「だから御一行様は、現世でいうところの社員旅行で、つくもにいらっしゃるみたいな感じなのですよ」

「社員旅行って……。そんなにすごい付喪神様たちでも社員旅行をするんですね。でも……うん、なるほど。それは、ぽん太さんでも緊張して当然ですね」

 「うんうん」と頷く花を前に、ぽん太はカッ!と、つぶらな目を見開いた。

「バカタレ! そりゃあ、国宝や重要文化財が相手となれば考えるところもあるが、それだけじゃない。御一行の(おさ)である薙光は、とにかく"最高のもてなし"への飽くなき追求をするやつなんじゃよ!」

「最高の……おもてなし?」

 ぽん太の言葉に、今度は花が目を丸くした。
 最高のもてなしへの飽くなき追求とはどういうことだろう。
 まさか虎之丞のように、お客様は神様だという振る舞いをするということなのだろうか。

「薙光は普段から、自分が国宝であるということに誇りを持ち、美術館を訪れるものたちに自分が生きてきた歴史を伝えようと努めているんじゃ」

 ぷにぷにの肉球のついた手で顎を撫でながら言うぽん太は、眉根を寄せて徐に瞼を閉じた。

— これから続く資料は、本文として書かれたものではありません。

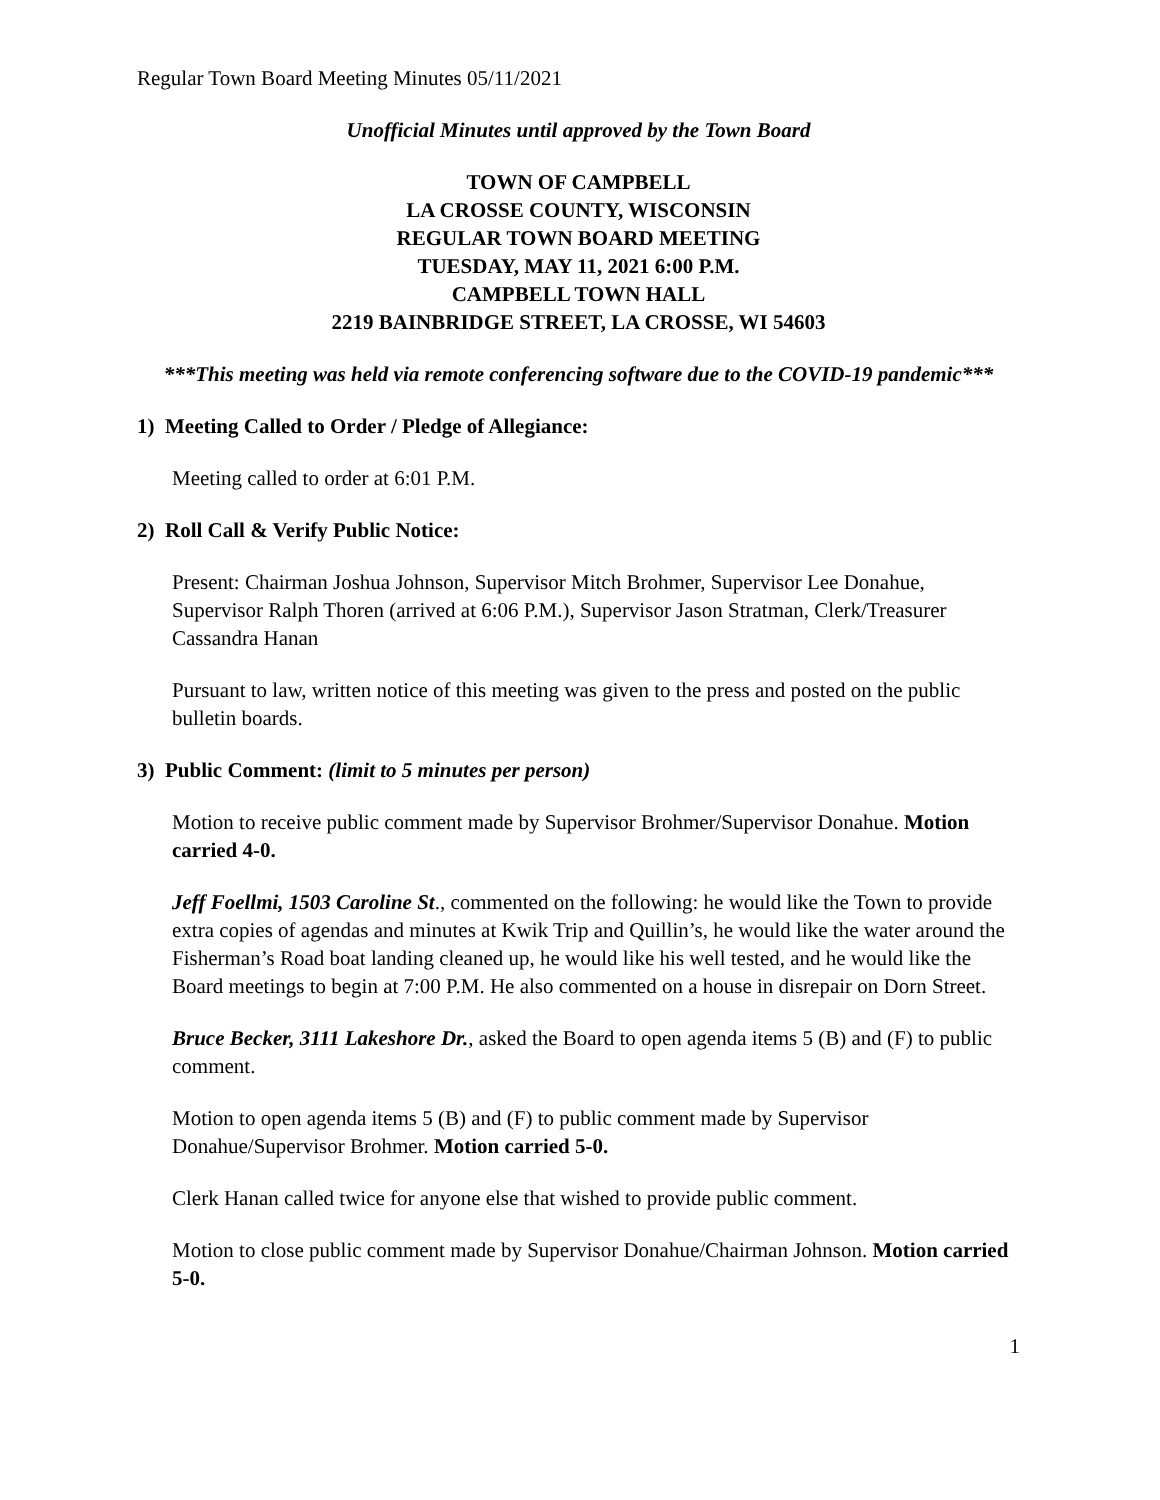Regular Town Board Meeting Minutes 05/11/2021
Unofficial Minutes until approved by the Town Board
TOWN OF CAMPBELL
LA CROSSE COUNTY, WISCONSIN
REGULAR TOWN BOARD MEETING
TUESDAY, MAY 11, 2021 6:00 P.M.
CAMPBELL TOWN HALL
2219 BAINBRIDGE STREET, LA CROSSE, WI 54603
***This meeting was held via remote conferencing software due to the COVID-19 pandemic***
1) Meeting Called to Order / Pledge of Allegiance:
Meeting called to order at 6:01 P.M.
2) Roll Call & Verify Public Notice:
Present: Chairman Joshua Johnson, Supervisor Mitch Brohmer, Supervisor Lee Donahue, Supervisor Ralph Thoren (arrived at 6:06 P.M.), Supervisor Jason Stratman, Clerk/Treasurer Cassandra Hanan
Pursuant to law, written notice of this meeting was given to the press and posted on the public bulletin boards.
3) Public Comment: (limit to 5 minutes per person)
Motion to receive public comment made by Supervisor Brohmer/Supervisor Donahue. Motion carried 4-0.
Jeff Foellmi, 1503 Caroline St., commented on the following: he would like the Town to provide extra copies of agendas and minutes at Kwik Trip and Quillin’s, he would like the water around the Fisherman’s Road boat landing cleaned up, he would like his well tested, and he would like the Board meetings to begin at 7:00 P.M. He also commented on a house in disrepair on Dorn Street.
Bruce Becker, 3111 Lakeshore Dr., asked the Board to open agenda items 5 (B) and (F) to public comment.
Motion to open agenda items 5 (B) and (F) to public comment made by Supervisor Donahue/Supervisor Brohmer. Motion carried 5-0.
Clerk Hanan called twice for anyone else that wished to provide public comment.
Motion to close public comment made by Supervisor Donahue/Chairman Johnson. Motion carried 5-0.
1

「だから薙光は我々にも、普段の自分がしているような客に対する最高のもてなしを求める。もちろんそれは決して間違った考えではないし、自分に厳しい薙光が他人にも厳しいというだけの話なのだが……」

 つまり、横暴な振る舞いをしていた虎之丞とは似て非なるものということだ。
 国宝の薙刀の付喪神である薙光は、自分が普段、美術館の来館者に最善を尽くしているから、つくもの従業員にも自分と同じようにお客様に対して最善を尽くすことを求めるというわけだ。
 ぽん太の話を聞いた花は、「なるほど……」と独りごちて頷いた。
 それは確かにぽん太の言うとおり、間違った考えではない。
 薙光は仕事にプライドを持っている付喪神であるということだ。
 仕事に対する姿勢や考え方は、ある意味見習うべきなのかもしれない。